Growing Pains (315 words)

When I started the amount of hardware required was fairly low. I did a lot of processing on other machines and pushed the results through allowing the machine that serves the site to just focus on the job of delivering results. The result was everything was running on a nice VPS provided by 2.9 Ghz CPU 512 MB ram and about 30 GB of hard disk space. This was more then enough to support the index I had and do everything required. Then Google dropped Code Search and I decided I would try to fill in the gap.

My inital implementation which is live now has about 1.2 billion lines of code indexed. As you can imagine this pushed my little VPS to the limits. With some compression I got the indexed code itself reduced to about 12 GB on disk but the index itself was another story. The index of the code itself was well over 60 GB in size. I upped the size of the hard disk by 200 GB as a stopgap measure.

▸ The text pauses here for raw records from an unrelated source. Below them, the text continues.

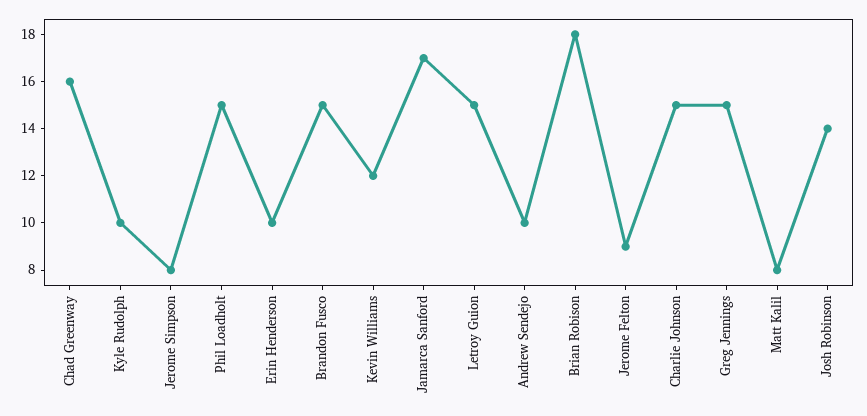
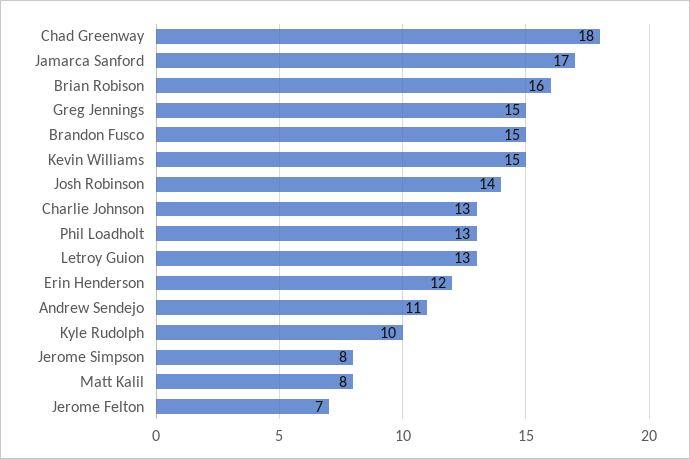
Chad Greenway: 16 -> 18
Phil Loadholt: 15 -> 13
Erin Henderson: 10 -> 12
Kevin Williams: 12 -> 15
Letroy Guion: 15 -> 13
Andrew Sendejo: 10 -> 11
Brian Robison: 18 -> 16
Jerome Felton: 9 -> 7
Charlie Johnson: 15 -> 13

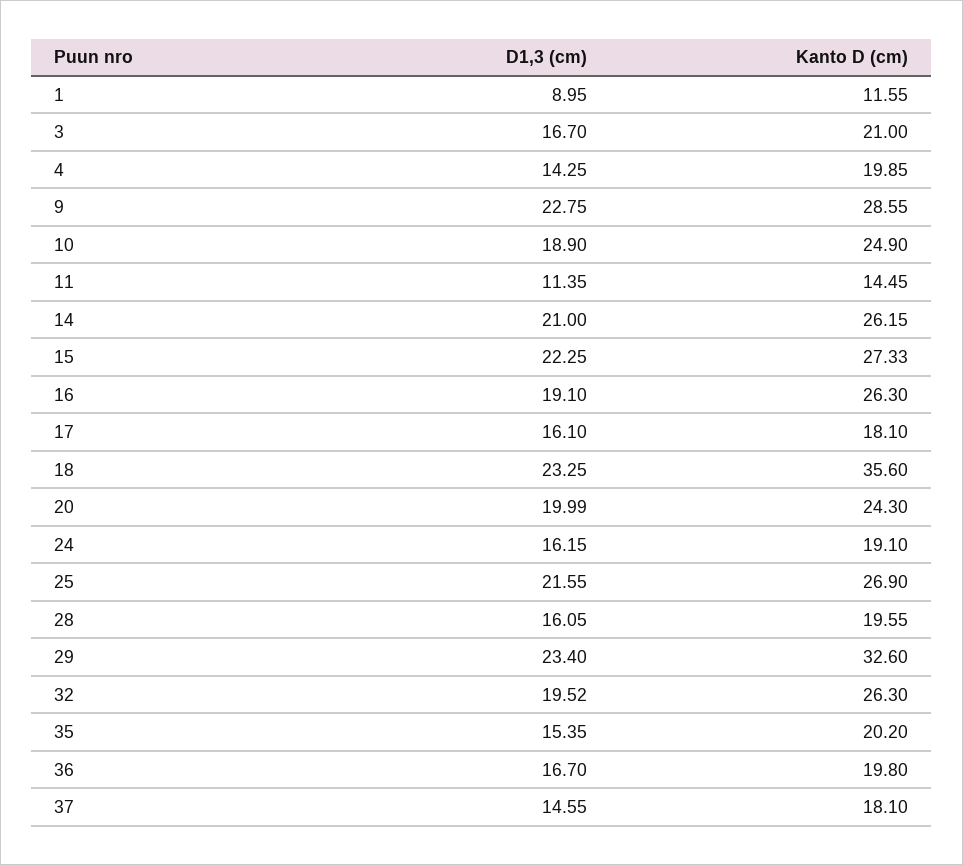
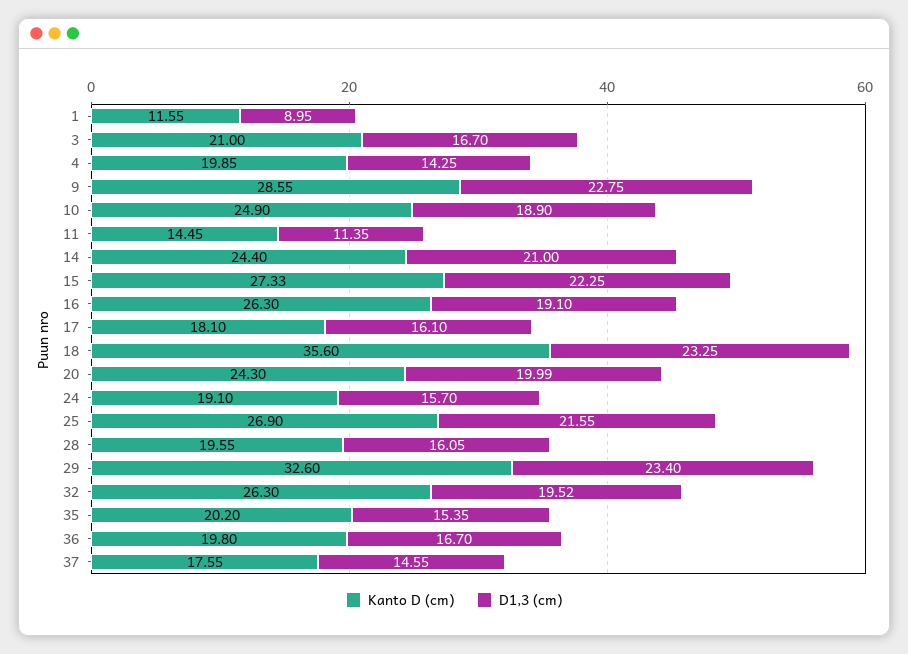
Kanto D (cm), 14: 26.15 -> 24.4
D1,3 (cm), 24: 16.15 -> 15.7
Kanto D (cm), 37: 18.1 -> 17.55

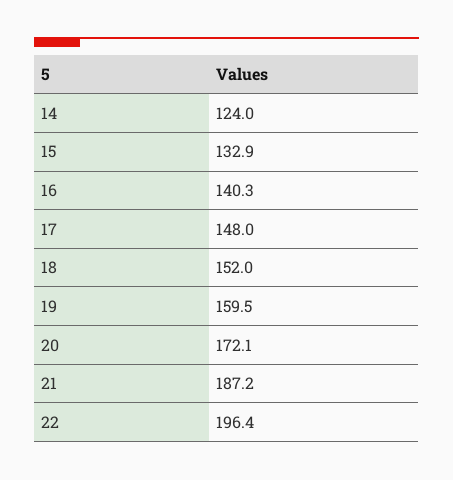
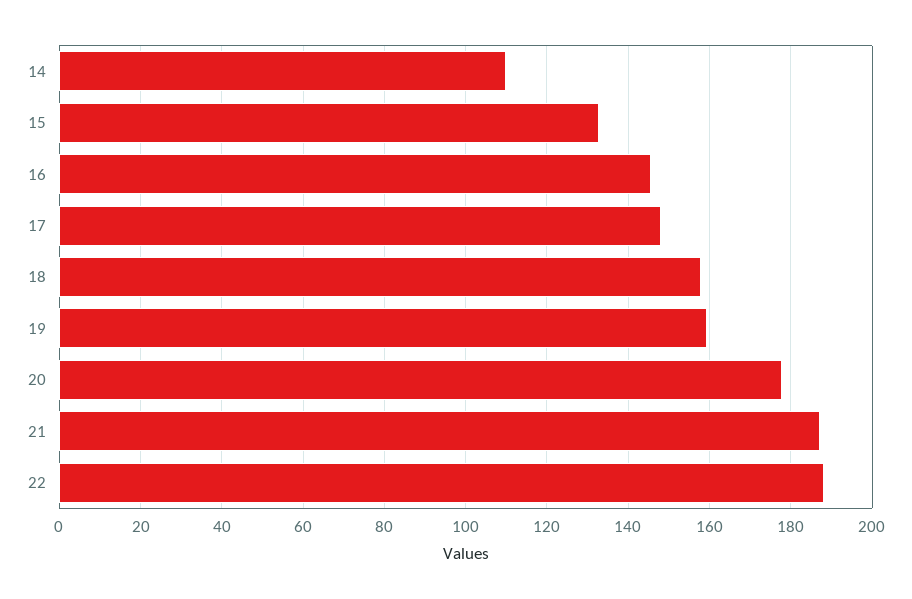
14: 124 -> 110
16: 140.3 -> 146
18: 152 -> 158
20: 172.1 -> 178
22: 196.4 -> 188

However the previous change was just a stopgap. As of last night I have greatly increased the size of the index by a factor of 2-3x (final counts to come). This naturally increases the size of things on disk and adds some additional strain to the CPU and ram. Because I need massive amounts of storage, cpu, ram and network traffic to continue to expand the index I have moved over to a dedicated server with 32x the amount of ram 8x the CPU and 15x the hard disk space. This will also allow me to start with realtime index updates in the coming weeks which should keep things running smoothly.

Anyway take it for a spin. The index is far larger now with more projects indexed and the speed should be much faster across the board.